Eric Moss Cactus Tower Turns Things Upside Down

Don’t look now, Eric Owen Moss has put another landmark along the eastern edge of Culver City with the completion of the Cactus Tower on Hayden tract. Upending the usual relationship of earth and sky, he’s placed cactus plants high above the air, suspending them within a severe steel frame.

When the project first began, the 60-year old industrial press tower was “essentially falling apart,” said Moss. Rather than tearing it all down, the firm saw the possibility of creating a community space for a media, production and design company housed in the adjacent 30,000 square-foot warehouse. The firm removed the metal panel enclosure from the tower, exposing the original frame and bracing. The real eye-catcher however lies on the ceiling, where 28 steel pots sit in gridded formation, each holding a single Mexican Fence Post Cactus. Six parallel lines of pots run east to west, holding a sequence of five cacti.

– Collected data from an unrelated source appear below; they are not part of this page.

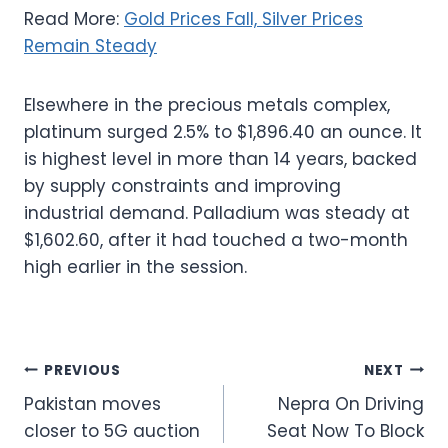
Read More:
Gold Prices Fall, Silver Prices
Remain Steady
Elsewhere in the precious metals complex,
platinum surged 2.5% to $1,896.40 an ounce. It
is highest level in more than 14 years, backed
by supply constraints and improving
industrial demand. Palladium was steady at
$1,602.60, after it had touched a two-month
high earlier in the session.
Post
PREVIOUS
NEXT
Pakistan moves
Nepra On Driving
navigation
closer to 5G auction
Seat Now To Block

The arranement of steel pots also acts as part of the tower’s support system. The pots are compression struts, which serve as the vertical chords of five new trusses that comprise the garden. “It’s an interesting and clever way of doing things simultaneously,” said Owen Moss, who borrowed the idea from his winning competition entry (never built) for the Smithsonian Institution’s Patent Office Building

The Cactus Tower easily towers over the other buildings in the area, which are only one or two stories tall. From afar, one eerily sees flying cacti instead of the whole structure. Moss comments with a chuckle, “If you’re sleeping at the wheel, it’ll probably wake you up.”